# Feature Importance for Listings
The goal of this notebook is to find out which features of a listing contribute most to moving them to a closed status. A random forest model will be trained to predict the status of a listing based on these features. This model will then be analysed to see which features had the largest effect on the final status of the listing. The results of this analysis will be used to inform what fields are to be brought in for the Agent Classification project.
## Creating Training Data
The first step is to create training data. `reso_reso_properties` was used so that joins between the `listings` table and the `features`, `amenities`, and `listing_histories` would not have to be made. The query used to generate the input data is `reso_reso_properties.sql`. In order to keep the distribution of the target in the sample the same as the population, I first checked the distribution of status for all listings in NY (in `ny_status_dist.csv`)

In [1]:
import pandas as pd

In [2]:
dist = pd.read_csv('ny_status_dist.csv')
dist

Unnamed: 0,standard_status,count
0,Active,14408
1,Active Under Contract,7
2,Canceled,14
3,Closed,884854
4,Coming Soon,3080
5,Expired,174018
6,Hold,48847
7,Pending,13105
8,Withdrawn,252553


In [3]:
dist['target'] = [1 if x in ['Active Under Contract', 'Closed', 'Pending'] else 0 for x in dist['standard_status']]

In [4]:
dist[(dist['target'] == 0) & (dist['standard_status'] != 'Active')]['count'].sum()/dist[dist['standard_status'] != 'Active']['count'].sum()

0.3476350511958782

In [5]:
dist[(dist['target'] == 1)]['count'].sum()/dist[dist['standard_status'] != 'Active']['count'].sum()

0.6523649488041218

Since the distribution of the target is ~34.4% were successful in selling their listing and 64.6% were unsuccessful in selling their listing, this is the same distribution that I am aiming for in the sample dataset.

In [6]:
train_df = pd.concat([pd.read_csv('data/listings_sample_target_true.csv', low_memory=False), pd.read_csv('data/listings_sample_target_false.csv', low_memory=False)])
train_df['target'] = [1 if x in ['Active Under Contract', 'Closed', 'Pending'] else 0 for x in train_df['standard_status']]
print(f"closed listings: {len(train_df[train_df['target'] == 1])}, not closed listings: {len(train_df[train_df['target'] == 0])}")

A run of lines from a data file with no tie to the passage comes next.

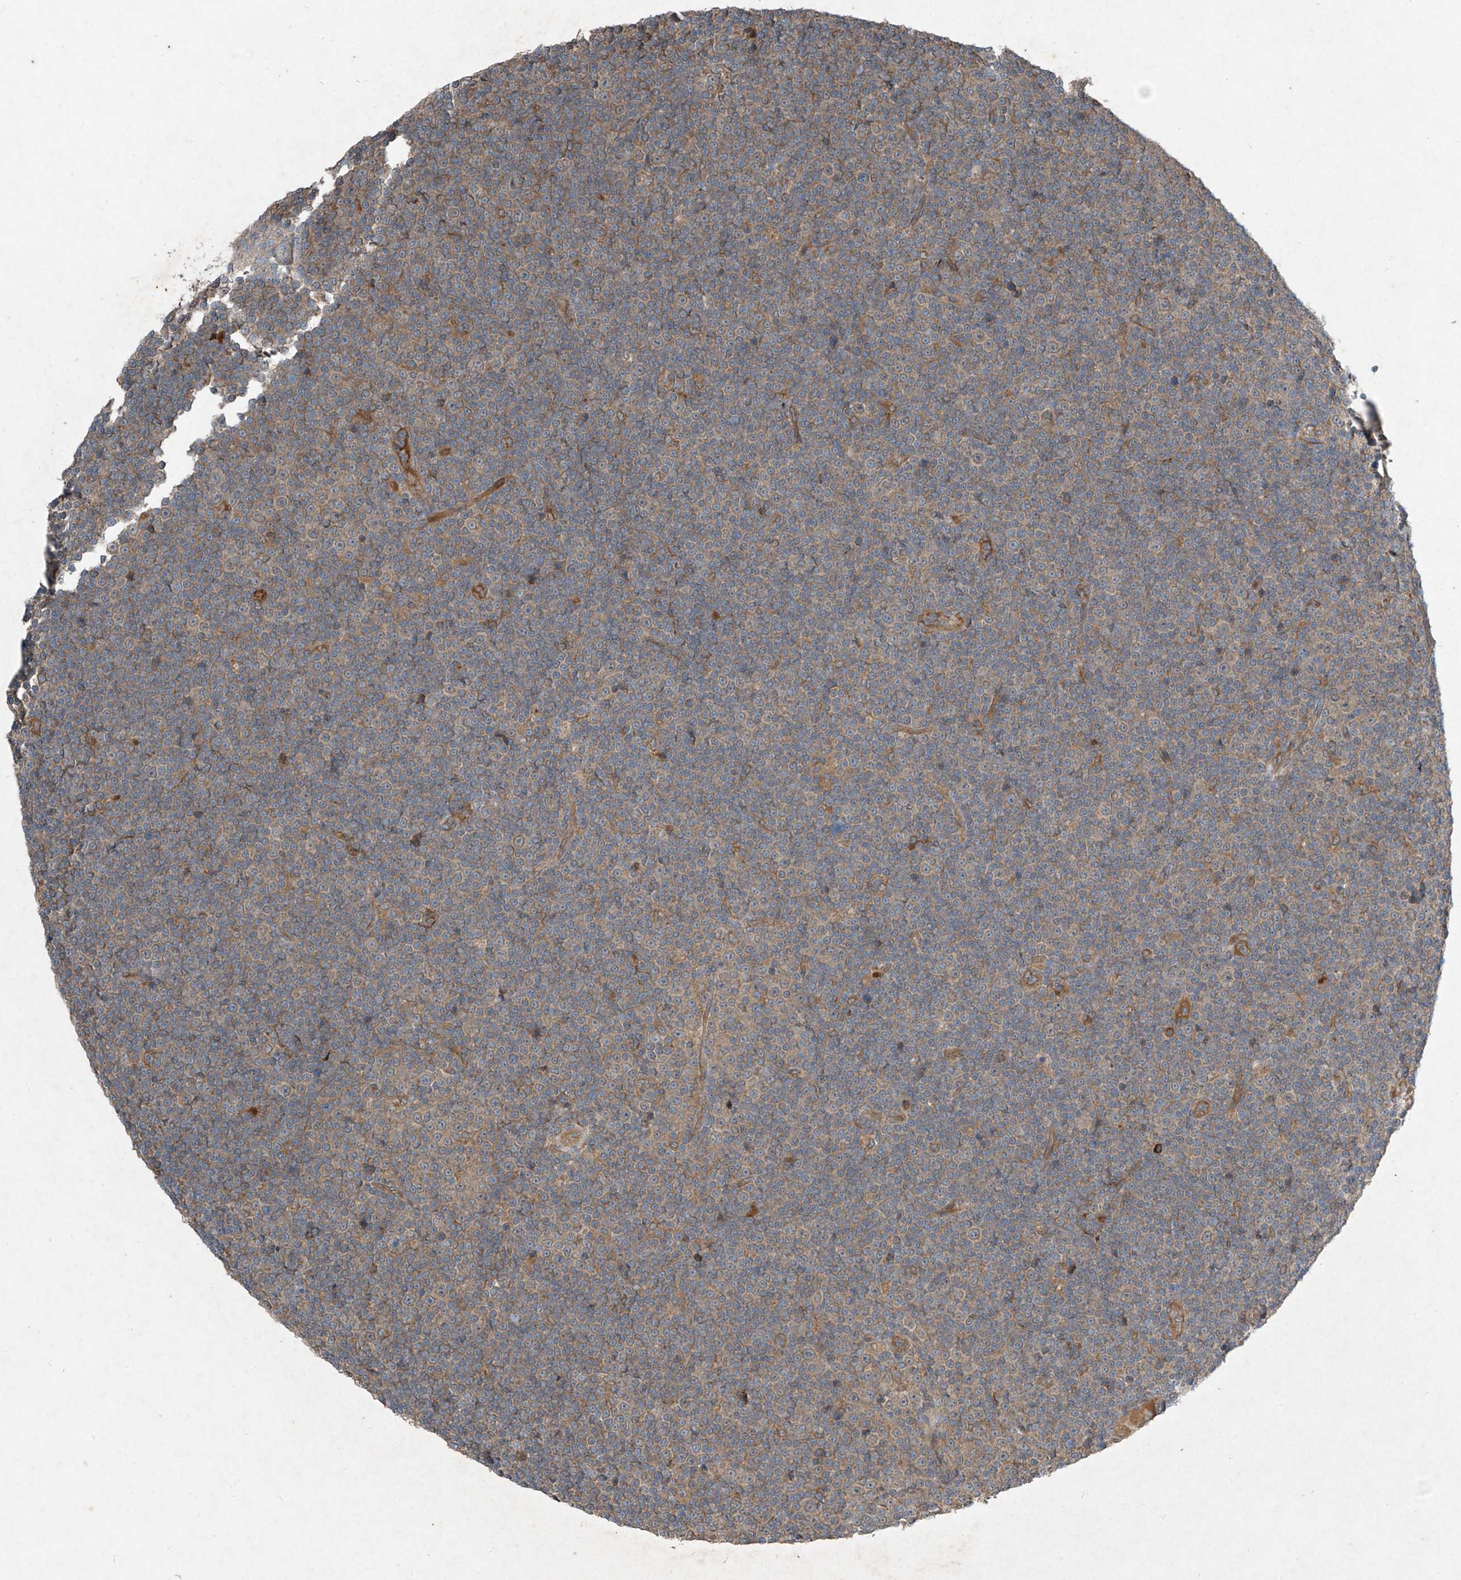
{"staining": {"intensity": "weak", "quantity": ">75%", "location": "cytoplasmic/membranous"}, "tissue": "lymphoma", "cell_type": "Tumor cells", "image_type": "cancer", "snomed": [{"axis": "morphology", "description": "Malignant lymphoma, non-Hodgkin's type, Low grade"}, {"axis": "topography", "description": "Lymph node"}], "caption": "Immunohistochemical staining of human lymphoma displays weak cytoplasmic/membranous protein expression in about >75% of tumor cells.", "gene": "FOXRED2", "patient": {"sex": "female", "age": 67}}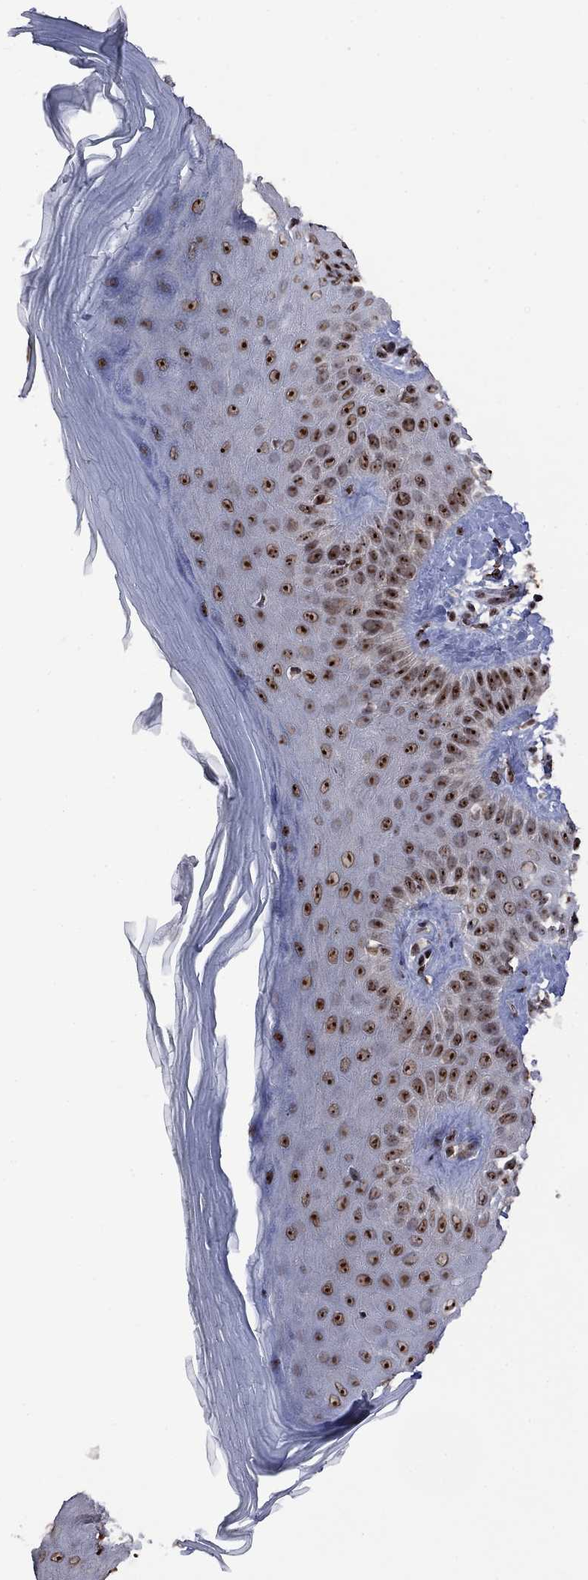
{"staining": {"intensity": "negative", "quantity": "none", "location": "none"}, "tissue": "skin", "cell_type": "Fibroblasts", "image_type": "normal", "snomed": [{"axis": "morphology", "description": "Normal tissue, NOS"}, {"axis": "morphology", "description": "Inflammation, NOS"}, {"axis": "morphology", "description": "Fibrosis, NOS"}, {"axis": "topography", "description": "Skin"}], "caption": "Immunohistochemical staining of benign skin demonstrates no significant positivity in fibroblasts. Nuclei are stained in blue.", "gene": "FBLL1", "patient": {"sex": "male", "age": 71}}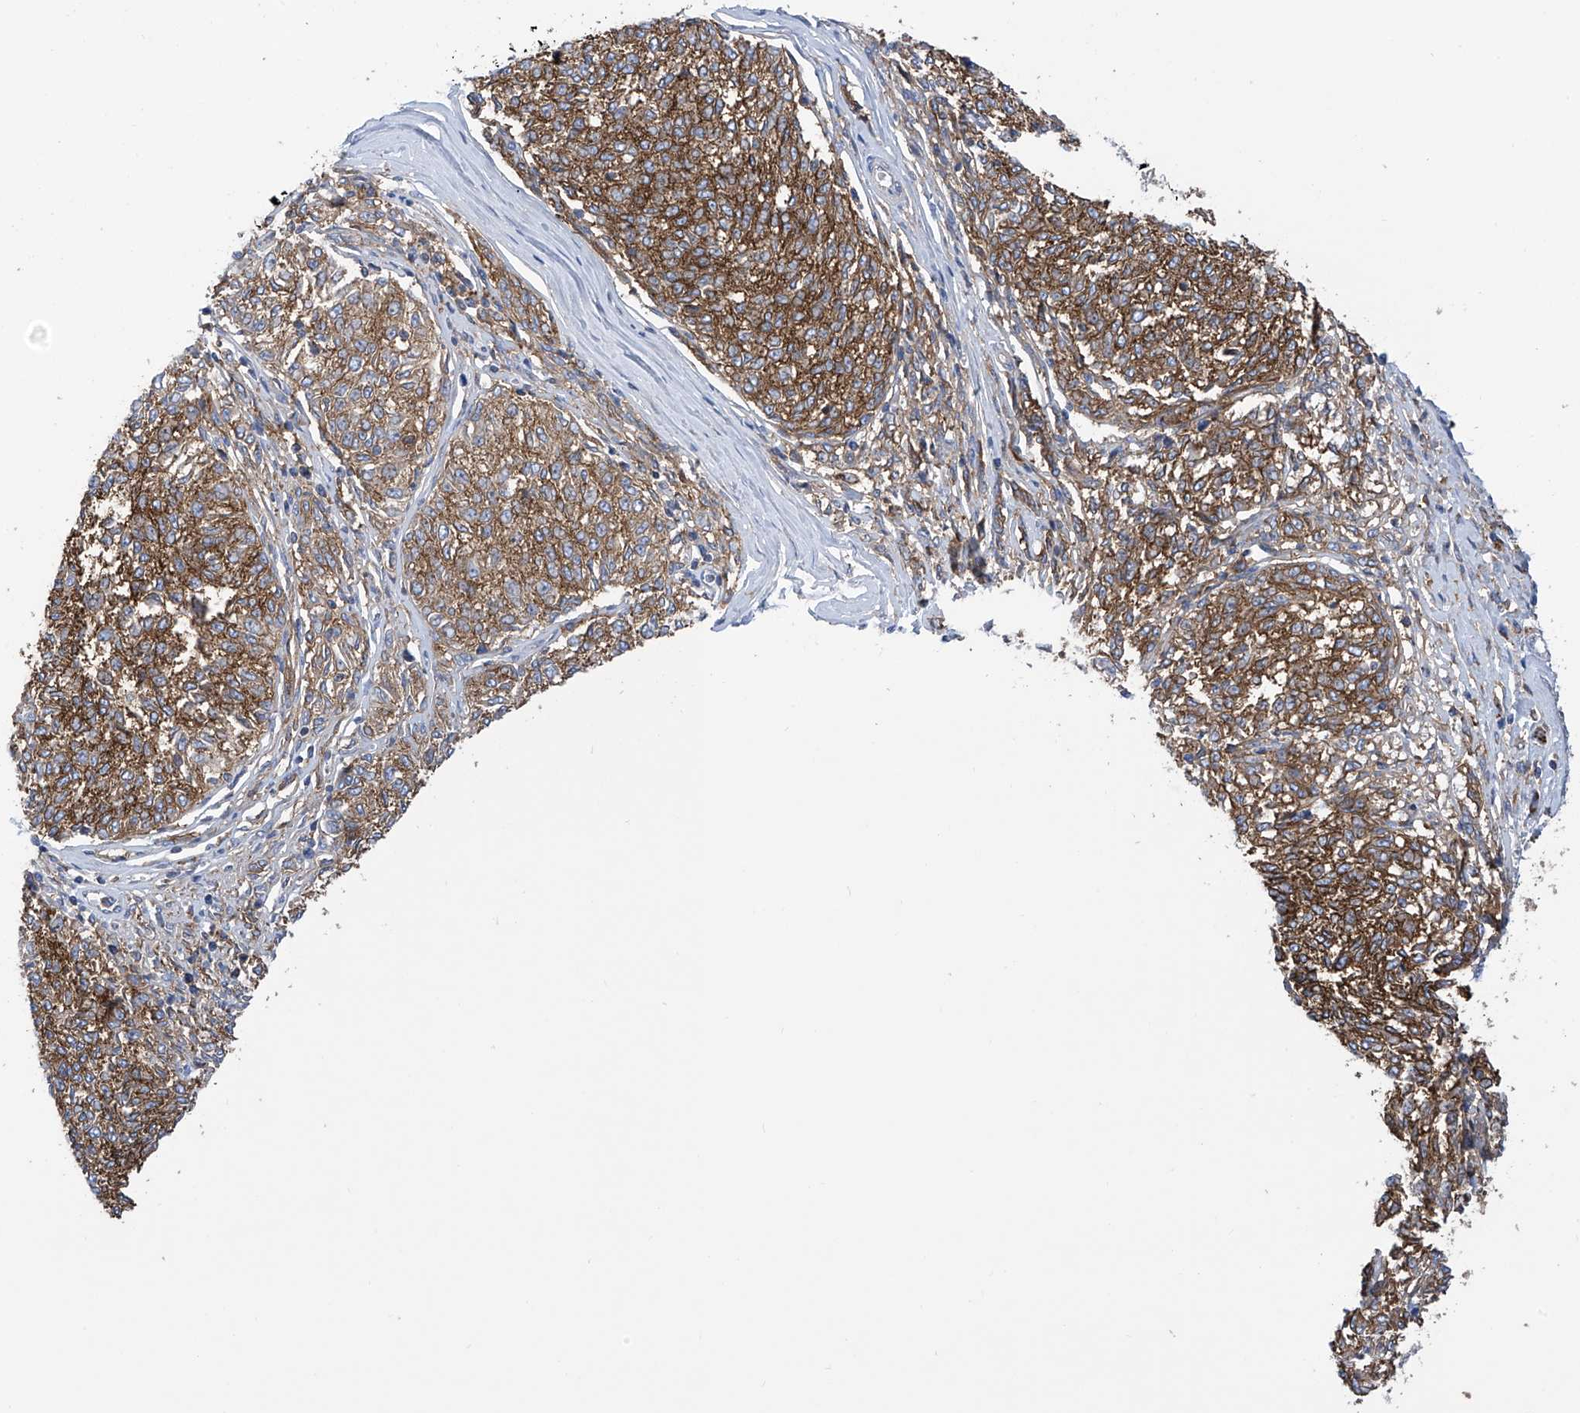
{"staining": {"intensity": "strong", "quantity": ">75%", "location": "cytoplasmic/membranous"}, "tissue": "melanoma", "cell_type": "Tumor cells", "image_type": "cancer", "snomed": [{"axis": "morphology", "description": "Malignant melanoma, NOS"}, {"axis": "topography", "description": "Skin"}], "caption": "High-power microscopy captured an immunohistochemistry image of malignant melanoma, revealing strong cytoplasmic/membranous staining in about >75% of tumor cells. The staining was performed using DAB, with brown indicating positive protein expression. Nuclei are stained blue with hematoxylin.", "gene": "P2RX7", "patient": {"sex": "female", "age": 72}}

closed listings: 34764, not closed listings: 65236


In [7]:
from datetime import datetime
def coalesce(*values):
    """Return the first non-None value or None if all values are None"""
    return next((v for v in values if pd.notna(v)), None)

def days_on_market(list_date, cancellation_date, close_date, expiration_date, withdrawn_date):
    try:
        delta = datetime.strptime(coalesce(close_date, cancellation_date, withdrawn_date, expiration_date), '%d/%m/%y') - datetime.strptime(list_date, '%d/%m/%y')
        return delta.days
    except TypeError:
        return -1

In [8]:
train_df['days_on_market'] = [days_on_market(a, b, c, d, e) for a, b, c, d,e in zip(train_df['listing_contract_date'], train_df['cancellation_date'], train_df['close_date'], train_df['expiration_date'], train_df['withdrawn_date'])]

In [9]:
train_df[train_df['days_on_market'] < -1][['listing_id', 'standard_status', 'listing_contract_date','close_date', 'cancellation_date', 'withdrawn_date', 'expiration_date']]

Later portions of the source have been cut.